Phys. Rev. Lett. 118, 097203 (2017)

In condensed matter, structural inhomogeneities may favour the nucleation of topological defects within ordered phases. Fast thermal quenching can generate defect pairs with opposite topological character even in the absence of structural disorder, bearing intriguing similarities with the predictions of cosmological theories. However, although this latter scenario has been verified experimentally in several classes of materials, the observation of quench-induced defect pairs in magnets is still missing.

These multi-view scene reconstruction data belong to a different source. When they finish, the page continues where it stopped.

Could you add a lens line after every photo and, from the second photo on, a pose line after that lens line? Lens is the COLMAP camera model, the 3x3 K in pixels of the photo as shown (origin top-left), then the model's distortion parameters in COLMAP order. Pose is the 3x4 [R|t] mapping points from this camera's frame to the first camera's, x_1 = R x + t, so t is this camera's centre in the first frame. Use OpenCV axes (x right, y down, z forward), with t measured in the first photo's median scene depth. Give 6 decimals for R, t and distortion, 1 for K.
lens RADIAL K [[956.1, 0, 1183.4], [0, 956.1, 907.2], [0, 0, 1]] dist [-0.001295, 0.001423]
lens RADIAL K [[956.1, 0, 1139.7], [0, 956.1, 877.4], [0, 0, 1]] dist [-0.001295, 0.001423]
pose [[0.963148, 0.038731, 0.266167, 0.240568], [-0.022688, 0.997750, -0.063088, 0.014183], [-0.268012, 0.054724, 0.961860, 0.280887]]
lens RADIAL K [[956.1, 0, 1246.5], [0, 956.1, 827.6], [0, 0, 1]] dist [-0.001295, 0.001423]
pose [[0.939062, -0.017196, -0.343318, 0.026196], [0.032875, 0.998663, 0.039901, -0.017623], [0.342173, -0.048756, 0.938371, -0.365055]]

Now, Eggebrecht et al. report on the generation of metastable magnetic textures in Fe/Si3N4 bilayers at room temperature. Using laser pulses with duration 100 fs, the researchers heat the Fe layer locally, inducing a ferromagnet-to-paramagnet transition in μm2-sized areas. After the light pulse, the underlying Si3N4 substrate induces thermal quenches with ultrahigh rates 1012 K s−1. The researchers then image the magnetic configuration of the iron layer by means of Lorentz electron microscopy before and after the laser pulse.

As long as the laser fluence is above a threshold value, a quench-induced generation of a dense, glass-like network of vortices and antivortices with fluid-like spatial pair correlations is observed (pictured). The observed nanoscale texture is stable over months, even though further sub-threshold laser pulses favour the annihilation of defect pairs.